Sat Jun 13 15:38:03 UTC 2020

Am Sat, 13 Jun 2020 14:41:19 +0000 schrieb Jesse Phillips:

> On Saturday, 13 June 2020 at 08:52:18 UTC, Johannes Pfau wrote:
>>
>>
>> So using definsive programming we turned soft UB into hard UB which
>> will probably crash the program. It could also cause memory corruption,
>> run into an infinite loop, .... And please note that all this even
>> happens in a @safe function.
>>
>> So because of this, I think it's a really bad idea to conflate assume
>> and assert meanings.
> 
> The article talks about this. It states that soft undefined behavior can
> lead to hard UB.
> 
> I don't think it tries to argue this is OK. 

I think you're refering to the strlen example on page 4? It is true that 
soft UB **may** lead to hard UB in general. If this is caused by 
application code, as in that example, it is something @safe has to (and 
can) take care of.

In application code, soft UB may be limited to local effects. Consider an 
online banking application showing the current date somewhere: If some 
code manages to assign 25 to the hours part of the date, that certainly 
violates some semantic guarantees. But if the date is only shown to the 
user, the worst thing that'll happen is that the user may see an 
incorrect date.
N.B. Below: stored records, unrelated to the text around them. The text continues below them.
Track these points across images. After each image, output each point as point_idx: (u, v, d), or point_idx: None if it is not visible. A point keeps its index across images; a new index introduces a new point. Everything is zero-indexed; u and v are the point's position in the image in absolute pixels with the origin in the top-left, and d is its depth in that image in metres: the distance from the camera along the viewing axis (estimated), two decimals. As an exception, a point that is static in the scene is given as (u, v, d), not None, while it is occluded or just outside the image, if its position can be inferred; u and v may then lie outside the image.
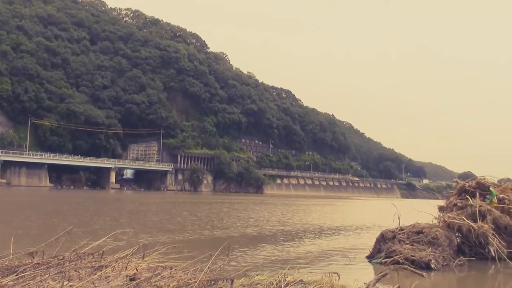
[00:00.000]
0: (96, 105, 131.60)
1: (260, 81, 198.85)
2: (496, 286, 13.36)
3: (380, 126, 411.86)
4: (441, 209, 18.60)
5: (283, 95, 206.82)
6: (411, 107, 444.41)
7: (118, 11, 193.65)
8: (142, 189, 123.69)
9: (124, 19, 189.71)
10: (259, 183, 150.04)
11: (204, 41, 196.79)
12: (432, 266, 13.93)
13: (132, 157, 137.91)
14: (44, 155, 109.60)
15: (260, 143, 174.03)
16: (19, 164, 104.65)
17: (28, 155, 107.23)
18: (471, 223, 16.49)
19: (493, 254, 15.70)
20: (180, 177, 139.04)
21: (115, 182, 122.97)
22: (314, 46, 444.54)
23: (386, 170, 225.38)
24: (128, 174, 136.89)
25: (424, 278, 9.36)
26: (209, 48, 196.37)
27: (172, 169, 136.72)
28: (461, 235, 16.65)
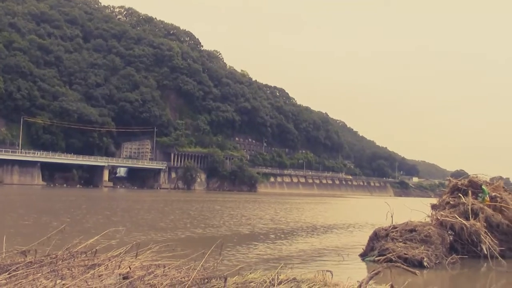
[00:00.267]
0: (89, 103, 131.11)
1: (253, 79, 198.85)
2: (488, 283, 13.43)
3: (374, 124, 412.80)
4: (433, 207, 18.69)
5: (277, 93, 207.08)
6: (404, 106, 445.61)
7: (112, 8, 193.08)
8: (135, 188, 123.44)
9: (118, 17, 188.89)
10: (253, 182, 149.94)
11: (197, 39, 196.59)
12: (425, 264, 14.00)
13: (126, 155, 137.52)
14: (37, 153, 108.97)
15: (253, 141, 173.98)
16: (12, 162, 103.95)
17: (21, 153, 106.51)
18: (464, 221, 16.58)
19: (486, 252, 15.79)
20: (173, 175, 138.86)
21: (108, 180, 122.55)
22: (309, 44, 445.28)
23: (379, 169, 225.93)
24: (122, 172, 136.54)
25: (417, 276, 9.38)
26: (202, 46, 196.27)
27: (166, 167, 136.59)
28: (453, 233, 16.75)
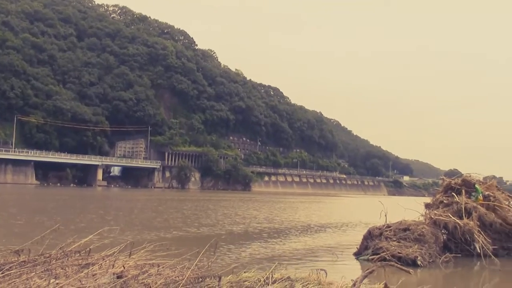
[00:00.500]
0: (83, 102, 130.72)
1: (248, 78, 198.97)
2: (481, 282, 13.48)
3: (368, 124, 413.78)
4: (427, 206, 18.74)
5: (271, 92, 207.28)
6: (399, 106, 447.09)
7: (106, 7, 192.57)
8: (129, 187, 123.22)
9: (112, 15, 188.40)
10: (247, 181, 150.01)
11: (192, 38, 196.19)
12: (419, 262, 14.04)
13: (120, 154, 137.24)
14: (30, 152, 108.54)
15: (248, 140, 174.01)
16: (5, 161, 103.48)
17: (14, 152, 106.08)
18: (457, 220, 16.64)
19: (479, 251, 15.85)
20: (167, 174, 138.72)
21: (102, 180, 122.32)
22: (305, 44, 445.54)
23: (373, 168, 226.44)
24: (115, 171, 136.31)
25: (410, 275, 9.41)
26: (197, 45, 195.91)
27: (160, 166, 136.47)
28: (447, 232, 16.80)
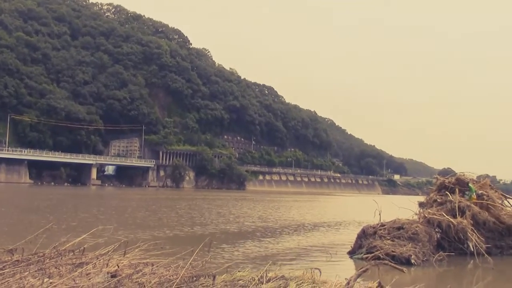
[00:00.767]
0: (77, 101, 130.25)
1: (242, 77, 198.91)
2: (474, 280, 13.54)
3: (362, 122, 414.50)
4: (421, 205, 18.81)
5: (266, 91, 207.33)
6: (392, 104, 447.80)
7: (100, 6, 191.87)
8: (123, 186, 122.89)
9: (106, 14, 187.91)
10: (241, 180, 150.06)
11: (186, 37, 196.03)
12: (412, 261, 14.10)
13: (114, 153, 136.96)
14: (24, 151, 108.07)
15: (242, 139, 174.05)
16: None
17: (8, 151, 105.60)
18: (451, 219, 16.71)
19: (472, 249, 15.92)
20: (162, 173, 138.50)
21: (96, 179, 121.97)
22: (298, 42, 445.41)
23: (367, 167, 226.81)
24: (110, 170, 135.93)
25: (404, 273, 9.46)
26: (191, 44, 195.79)
27: (154, 165, 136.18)
28: (440, 231, 16.87)
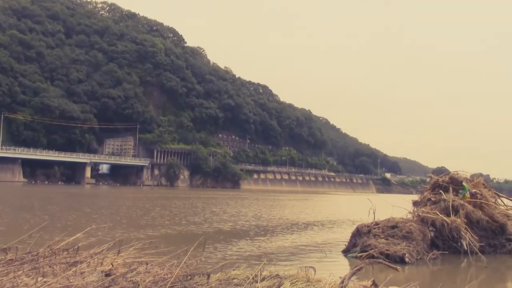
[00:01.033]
0: (71, 100, 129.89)
1: (237, 76, 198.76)
2: (468, 279, 13.60)
3: (356, 122, 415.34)
4: (415, 203, 18.84)
5: (260, 90, 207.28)
6: (387, 104, 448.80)
7: (94, 4, 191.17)
8: (118, 184, 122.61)
9: (100, 12, 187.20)
10: (236, 178, 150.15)
11: (181, 35, 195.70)
12: (407, 260, 14.14)
13: (108, 152, 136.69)
14: (18, 149, 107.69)
15: (237, 138, 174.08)
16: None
17: (1, 149, 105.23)
18: (445, 218, 16.76)
19: (466, 248, 15.97)
20: (156, 172, 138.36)
21: (91, 177, 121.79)
22: (293, 40, 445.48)
23: (361, 165, 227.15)
24: (104, 169, 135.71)
25: (398, 272, 9.48)
26: (186, 42, 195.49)
27: (149, 164, 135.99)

And if all code is @safe, we're still guaranteed not to 
get memory corruption (hard UB).

But now if I add an assert(day <= 24) somewhere with best defensive 
programming intentions, the compiler may turn that into hard UB now. And 
hard UB could even include memory corruption setting your account balance 
to a negative value.

As assert "[...] checks (along with any action taken should a check fail) 
are, however,never a part of a function’s contract, cannot be relied upon 
by the clients..." they subvert @safe checking when used as assumes:

An example:

void a(int n) @safe
{
    assert (n > 0);
}

void b() @safe
{
    a(-1);
}

The compiler can not prevent the a(-1) call in b, as it does not know the 
semantic invariant demanded by a(). However, in a(), the assert (n > 0) 
get's ransformed to assume(n > 0) in release mode, which will lead to 
safe code causing hard UB.

Without assume, points where soft UB can turn into hard UB should all be 
covered by @safe (at least for memory corruption).

To summarize and rephrase this: the encapsulation unit of @safe is the 
function boundary. The parameter definitions (including this pointer) and 
return type and their modifiers are the information the compiler uses to 
implement it's safety checks. For all possible combinations of these 
input values, the @safe function may not cause memory corruption.

asserts then narrow the function contract by describing semantic 
limitations and @safe is not able to enforce this, as this information is 
not part of the function signature. This is fine, as @safe will still 
prevent soft UB from escalating to hard UB. But if you now use assert() 
as assume(), you introduce hard UB for some possible input combinations, 
subverting @safe guarantees.

> [...]
I agree with everything else you said ;-)

-- 
Johannes